What They Had to Say (untwisting) — Eddie Mospan
I wrote this piece as a response to the political attacks and growing climate of social hostility that my loved ones and I face under the current administration in the year 2025. I have felt a deep sense of dread and powerlessness this year, a sense that there is nowhere that we will be welcome and nowhere that we can be sure of our safety. This year, I started to question the promises of visibility and representation. If so many earnestly shared stories of trans, genderqueer, and nonbinary people could not soften enough hearts to protect us, is there any sense in being so dangerously vulnerable?

A few times on my way to orchestra rehearsals, I have walked past a young man who sits near one of the most traversed areas of campus with a microphone, a camera, and a sign that says “men can’t be women.” A smaller sign promises snacks to those who debate him. Each time, I have thought about some of the people that I love most. I have thought about my most recent flight across the country, when I was a man in Maine, a woman in Washington, and neither all along in truth. Each time, I have thought about all the things I could explain, and I have kept walking. It pains me, but I do not wish to have my words chopped up and twisted into a weapon to be used against my own community. Vulnerability does not serve me here. Neither, however, does silence. In a time where my loved ones and I and so many others are losing so much agency, I refuse to let silence sap my and our collective strength. This piece is a protest against the burden of silence.

I interviewed some of the trans musicians in my life for this piece. I recorded several hours of discussion. We laughed, we argued, we sat in quiet contemplation, but you will not hear any of that here. So often, our words are twisted, chopped up, and repeated until they lose their meaning. This piece is a gradual unfolding of two phrases that carry many meanings in their various forms. I took the words of two people who I care for and appreciate. With their permission, these words are chopped up, repeated, and untwisted. Instead of fashioning them into a weapon, I fashioned them into art.

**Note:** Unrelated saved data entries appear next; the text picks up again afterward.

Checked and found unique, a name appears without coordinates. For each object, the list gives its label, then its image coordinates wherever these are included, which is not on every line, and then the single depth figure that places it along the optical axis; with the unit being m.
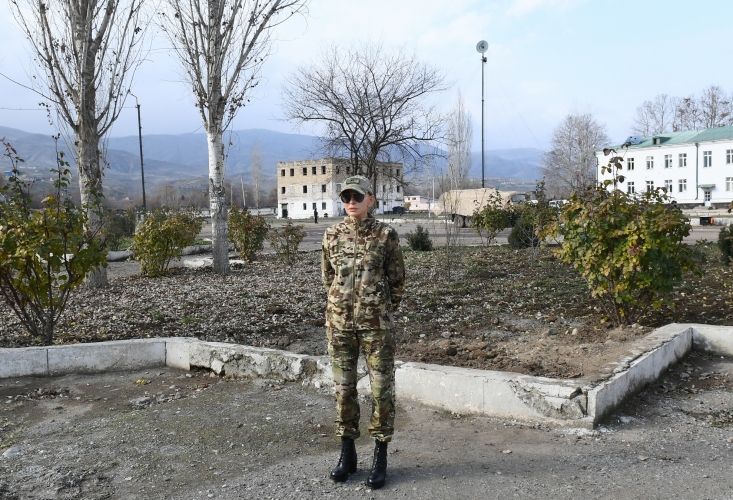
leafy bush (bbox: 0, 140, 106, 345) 5.92
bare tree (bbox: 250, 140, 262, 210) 102.06
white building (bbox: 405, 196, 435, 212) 105.22
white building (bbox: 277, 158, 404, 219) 73.44
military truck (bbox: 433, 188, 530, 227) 30.70
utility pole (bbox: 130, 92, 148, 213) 32.17
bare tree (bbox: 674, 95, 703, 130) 66.38
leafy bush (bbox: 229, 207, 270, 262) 15.00
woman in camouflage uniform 3.43
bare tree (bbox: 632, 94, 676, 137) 69.23
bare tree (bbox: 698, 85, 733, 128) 63.95
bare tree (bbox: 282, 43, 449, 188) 20.27
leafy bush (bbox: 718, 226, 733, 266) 11.85
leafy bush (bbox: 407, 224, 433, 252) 17.64
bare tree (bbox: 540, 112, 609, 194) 65.81
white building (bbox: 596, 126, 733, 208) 52.44
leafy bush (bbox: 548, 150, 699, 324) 6.16
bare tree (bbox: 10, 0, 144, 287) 10.05
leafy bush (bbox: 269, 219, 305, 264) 13.97
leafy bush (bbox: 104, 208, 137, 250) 21.71
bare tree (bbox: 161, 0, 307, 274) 12.04
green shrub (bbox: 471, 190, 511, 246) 18.21
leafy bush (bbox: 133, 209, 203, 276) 12.12
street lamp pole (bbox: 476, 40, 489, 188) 35.31
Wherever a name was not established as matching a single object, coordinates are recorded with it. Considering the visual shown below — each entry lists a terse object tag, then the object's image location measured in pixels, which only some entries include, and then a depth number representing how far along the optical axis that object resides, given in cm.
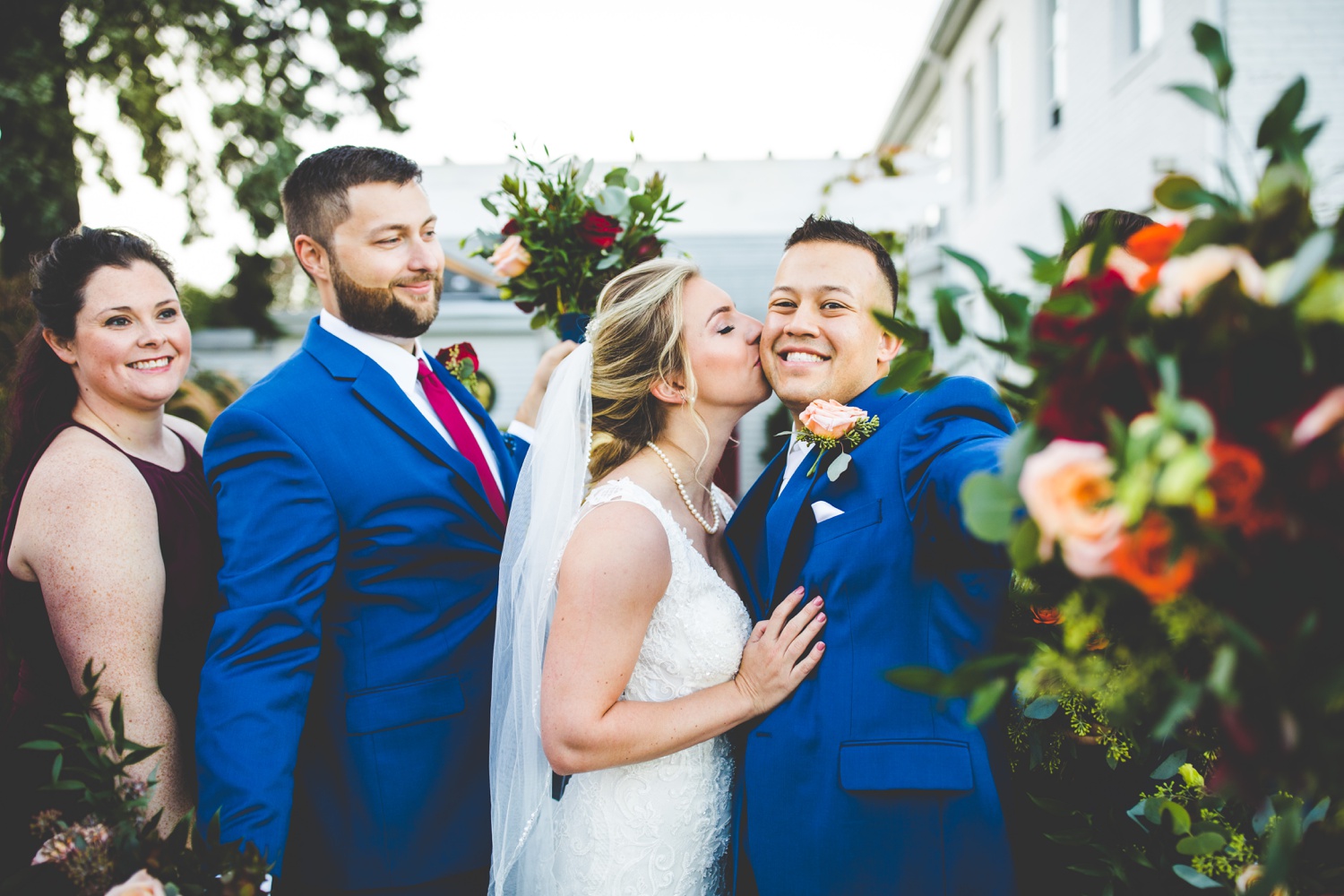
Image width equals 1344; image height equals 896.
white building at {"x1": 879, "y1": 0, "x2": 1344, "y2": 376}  605
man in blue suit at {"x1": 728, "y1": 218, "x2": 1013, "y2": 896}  200
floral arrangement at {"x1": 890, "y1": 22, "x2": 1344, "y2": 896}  82
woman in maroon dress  221
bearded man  209
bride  216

“I think we are an easy social pariah and so there are a lot of places where things are just as bad, if not worse, or getting worse… but I also think that we’re also very easy to understand - for those who are willing.” — Brooke White

“They have to create the illusion of separation between groups of people that are actually very united and that experience the world in very similar ways.” — Jai Kobi Kaleo’okalani


Composer Biographies

Amelia Matsumoto is a junior at UW, studying double bass performance with Jordan Anderson (principal bassist of the Seattle Symphony). She has been playing double bass since 5th grade, though only decided to pursue it professionally in university. Though playing double bass is her main musical pursuit, she enjoys singing and composing when she has free time.

Inyoung Seo is a fourth-year student in the Department of Bioengineering at UW. He is capable of playing multiple instruments including piano, violin, flute, and trumpet. He also enjoys composing in his free time. He often gains inspiration from the landscape and sceneries and translates those inspirations for a diverse range of musical voices, in styles inspired by composers such as Sergei Prokofiev, Béla Bartók, Nikolai Kapustin, Carl Vine, and Toru Takemitsu.

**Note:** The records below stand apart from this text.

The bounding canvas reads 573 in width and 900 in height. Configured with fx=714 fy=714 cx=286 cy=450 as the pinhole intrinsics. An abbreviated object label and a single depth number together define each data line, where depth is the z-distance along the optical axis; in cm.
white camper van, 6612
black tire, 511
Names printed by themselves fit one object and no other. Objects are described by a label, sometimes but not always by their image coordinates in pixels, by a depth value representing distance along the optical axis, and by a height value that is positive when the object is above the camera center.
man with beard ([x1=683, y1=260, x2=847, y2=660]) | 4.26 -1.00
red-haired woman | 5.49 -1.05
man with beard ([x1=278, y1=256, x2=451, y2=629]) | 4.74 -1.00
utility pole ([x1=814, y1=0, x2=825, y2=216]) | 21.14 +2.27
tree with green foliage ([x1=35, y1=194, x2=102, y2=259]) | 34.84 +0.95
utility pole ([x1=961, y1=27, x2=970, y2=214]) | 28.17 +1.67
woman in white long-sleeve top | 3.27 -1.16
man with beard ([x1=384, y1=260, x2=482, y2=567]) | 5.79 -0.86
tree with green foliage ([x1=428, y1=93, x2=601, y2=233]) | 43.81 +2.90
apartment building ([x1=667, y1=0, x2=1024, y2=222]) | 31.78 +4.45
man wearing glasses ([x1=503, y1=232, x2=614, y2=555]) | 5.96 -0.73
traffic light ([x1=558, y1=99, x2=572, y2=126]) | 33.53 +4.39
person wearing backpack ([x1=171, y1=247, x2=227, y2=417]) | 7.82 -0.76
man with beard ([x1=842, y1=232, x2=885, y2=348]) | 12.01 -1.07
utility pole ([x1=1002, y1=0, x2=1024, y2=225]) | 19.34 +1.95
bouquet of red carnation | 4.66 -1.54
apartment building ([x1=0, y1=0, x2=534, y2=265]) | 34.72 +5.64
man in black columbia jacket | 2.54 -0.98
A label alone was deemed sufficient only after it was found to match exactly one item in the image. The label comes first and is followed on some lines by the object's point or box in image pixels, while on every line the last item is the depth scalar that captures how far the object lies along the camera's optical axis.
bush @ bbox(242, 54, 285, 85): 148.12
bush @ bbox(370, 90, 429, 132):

Tabarak Abosabaa is a third-year student majoring in Drama: Performance with a minor in music. She plays piano and guitar, and is always curious about learning new instruments and experimenting with different sounds. In her free time, she enjoys singing, songwriting, and composing, and is always interested in learning new things and expanding her creative horizons.

Taylor James Bellamy is a 32-year-old autistic Music Composition student on the precipice of graduating and deep-diving into the infinite world of music. He spent 14 years as a chef working up to fine dining and even sushi, and has since switched careers into the music industry.

Due to certain synaptic stream crossings, Nicholas Mendonsa is always mildly hallucinating. He comes by it honestly, though. Bear that in mind when engaging with any of his work.